Despite being a mathematician, Balmer is best remembered for his work on spectral series. His major contribution (made at the age of sixty, in 1885) was an empirical formula for the visible spectral lines of the hydrogen atom, the study of which he took up at the suggestion of Eduard Hagenbach also of Basel. Using Ångström's measurements of the hydrogen lines, he arrived at a formula for computing the wavelength as follows:

$\lambda\ = h \, \frac{ n^2 }{ n^2 - m^2 }$

for m = 2 and n = 3, 4, 5, 6, and so forth; h = 3.6456 · 10^{−7} m = 364.56 nm.

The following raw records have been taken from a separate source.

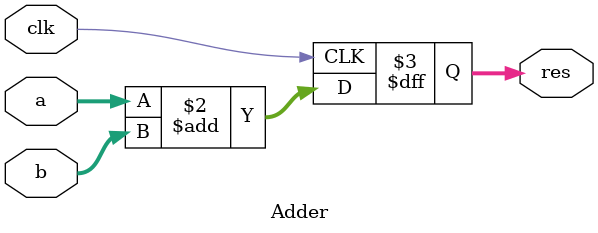
<source format=v>
`timescale 1ns / 1ps

module Adder#( 
     parameter BIT_WIDTH = 8//k
     )
 (
    input clk,
    input  [BIT_WIDTH-1:0] a,
    input  [BIT_WIDTH-1:0] b,
    output reg [BIT_WIDTH-1:0] res
 );

    always @(posedge clk)
    begin
        res <= a[BIT_WIDTH-1:0]+b[BIT_WIDTH-1:0];
    end
endmodule

</source>
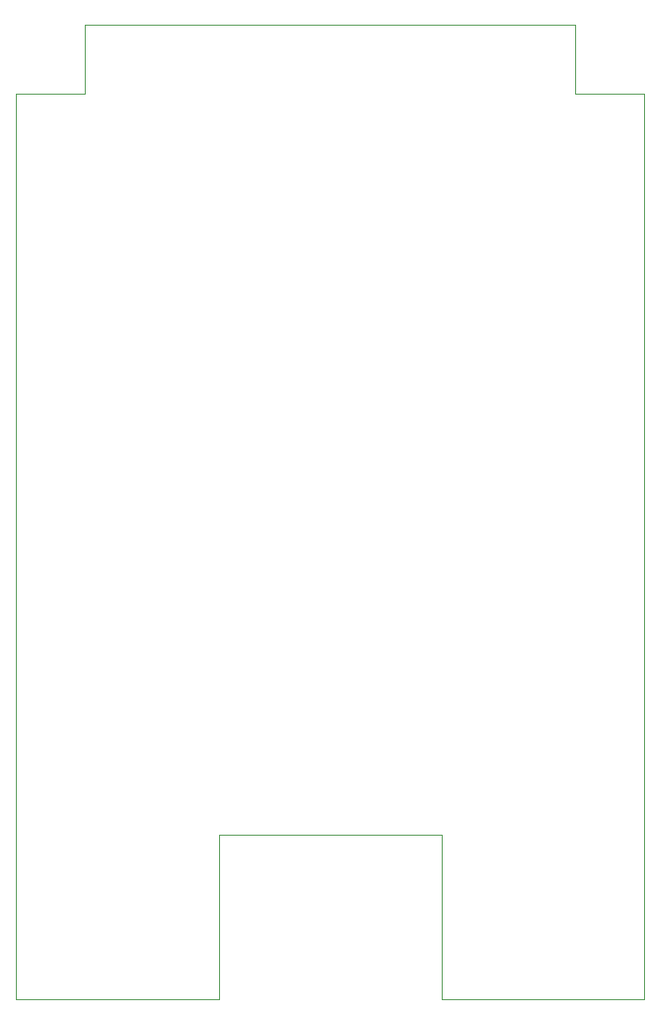
<source format=gbr>
%TF.GenerationSoftware,KiCad,Pcbnew,9.0.2*%
%TF.CreationDate,2025-07-08T13:27:17-05:00*%
%TF.ProjectId,Screamer Overdrive,53637265-616d-4657-9220-4f7665726472,rev?*%
%TF.SameCoordinates,Original*%
%TF.FileFunction,Profile,NP*%
%FSLAX46Y46*%
G04 Gerber Fmt 4.6, Leading zero omitted, Abs format (unit mm)*
G04 Created by KiCad (PCBNEW 9.0.2) date 2025-07-08 13:27:17*
%MOMM*%
%LPD*%
G01*
G04 APERTURE LIST*
%TA.AperFunction,Profile*%
%ADD10C,0.050800*%
%TD*%
G04 APERTURE END LIST*
D10*
X53721000Y112141000D02*
X60325000Y112141000D01*
X6731000Y112141000D02*
X6731000Y118745000D01*
X40894000Y41148000D02*
X40894000Y25400000D01*
X60325000Y25400000D02*
X60325000Y112141000D01*
X6731000Y118745000D02*
X53721000Y118745000D01*
X40894000Y25400000D02*
X60325000Y25400000D01*
X19558000Y41148000D02*
X40894000Y41148000D01*
X127000Y25400000D02*
X127000Y112141000D01*
X53721000Y118745000D02*
X53721000Y112141000D01*
X19558000Y41148000D02*
X19558000Y25400000D01*
X19558000Y25400000D02*
X127000Y25400000D01*
X127000Y112141000D02*
X6731000Y112141000D01*
M02*

</source>
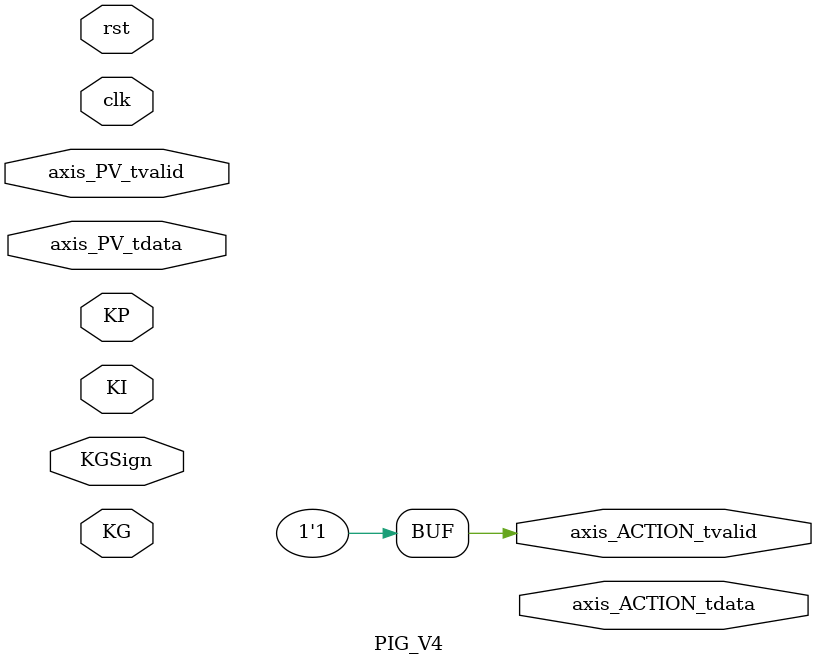
<source format=v>
`timescale 1ns / 1ps


module PIG_V4 # (parameter AXIS_TDATA_WIDTH = 32, parameter INPUT_WIDTH = 14, parameter OUTPUT_WIDTH = 32)(input clk, input rst, input signed [7:0] KP, input signed [7:0] KI, input signed [7:0] KG, input KGSign, 
input signed [AXIS_TDATA_WIDTH-1:0] axis_PV_tdata,
input axis_PV_tvalid, 
output signed [AXIS_TDATA_WIDTH-1:0] axis_ACTION_tdata,
output axis_ACTION_tvalid);

reg signed [OUTPUT_WIDTH-1:0] error;
reg signed [OUTPUT_WIDTH-1:0] integrator;
reg signed [OUTPUT_WIDTH-1:0] sum;
reg signed [OUTPUT_WIDTH-1:0] actionReg; //Action can be positive or negative, there should be logic out of loop to change word accordingly  
reg signed [OUTPUT_WIDTH-1:0] negError;
reg signed [OUTPUT_WIDTH-1:0] negSum;
reg signed [INPUT_WIDTH-1:0] PV;

localparam ACTION_TRUNCATION_UP = AXIS_TDATA_WIDTH - OUTPUT_WIDTH;
localparam ACTION_TRUNCATION_DOWN = OUTPUT_WIDTH - AXIS_TDATA_WIDTH;

if(ACTION_TRUNCATION_UP > 0) assign M_AXIS_ACTION_tdata = actionReg <<< ACTION_TRUNCATION_UP;
else if(ACTION_TRUNCATION_UP < 0) assign M_AXIS_ACTION_tdata = actionReg >>> ACTION_TRUNCATION_DOWN;
else assign M_AXIS_ACTION_tdata = actionReg;

assign axis_ACTION_tvalid = 1'b1;

always @ (posedge clk or posedge rst) begin
    if(rst) begin
        integrator <= 0;
        sum <= 0;
        actionReg <= 0;
        negError <= 0;
        negSum <= 0;
        error <= 0;
    end
    else begin
        //Need support for -ve KP, KI and KG
		PV <= axis_PV_tdata[AXIS_TDATA_WIDTH-1:AXIS_TDATA_WIDTH-INPUT_WIDTH];
        error <= ~PV+1; //Negative error
        $display("error %d", error);
        integrator <= error + integrator; //Sum error
        if(KI >= 0) begin
                if(KP >= 0) sum = (error <<< KP) + (integrator <<< KI);
                else sum = (error >>> (~KP+1)) + (integrator <<< KI);
            end
            else begin
                if(KP >= 0) sum = (error <<< KP) + (integrator >>> (~KI+1));
                else sum = (error >>> (~KP+1)) + (integrator >>> (~KI+1));
            end
        if(KGSign == 0) begin
            if(KG >= 0) actionReg <= sum <<< KG;
            else actionReg <= sum >>> (~KG+1);
        end
        else if(KGSign == 1) begin
            negSum <= ~sum+1;
            if(KG >= 0) actionReg <= negSum <<< KG;
            else actionReg <= negSum >>> (~KG+1);
        end 
        
    end
end

endmodule

</source>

In his 1885 notice, he referred to h as the "fundamental number of hydrogen." Today, h is known as the Balmer constant. Balmer used his formula to predict the wavelength for n = 7:

$\lambda\ = (364.56 \, {\rm nm}) \cdot \, \frac{ 7^2 }{ \, 7^2 - 2^2 \, } \simeq 397.0 \, {\rm nm}$

Hagenbach informed Balmer that Ångström had observed a line with wavelength 397 nm. This portion of the hydrogen emission spectrum, from transitions in electron energy levels with n ≥ 3 to n = 2, became known as the Balmer series.

The Balmer lines refer to the emission lines that occur within the visible region of the hydrogen emission spectrum at 410.29 nm, 434.17 nm, 486.27 nm, and 656.47 nm. These lines are caused by electrons in an excited state emitting a photon and returning to the first excited state of the hydrogen atom (n = 2).

Two of Balmer's colleagues, Hermann Wilhelm Vogel and William Huggins, were able to confirm the existence of other lines of the Balmer series in the spectrum of hydrogen in white stars.

Balmer's formula was later found to be a special case of the Rydberg formula, devised by Johannes Rydberg in 1888:

 $\frac{1}{\lambda}\ = \frac{4}{h} \left( \frac{1}{m^2} - \frac{1}{n^2} \right)= R_H \left( \frac{1}{m^2} - \frac{1}{n^2} \right)$

with $R_H$ being the Rydberg constant for hydrogen, $m=2$ for Balmer's formula, and $n>m$.

A full explanation of why these formulas worked, however, had to wait until 18 years after Balmer's death with the presentation of the Bohr model of the atom by Niels Bohr in 1913.

Johann Balmer died in Basel on 12 March 1898, aged 72.

==Honors==
- Balmer formula and Balmer constant h are named after him, as well as Balmer lines and Balmer series.
- The Balmer jump is useful in astronomy for stellar classification.
- The crater Balmer on the Moon is named after him.
- Minor planet 12755 Balmer is named after him.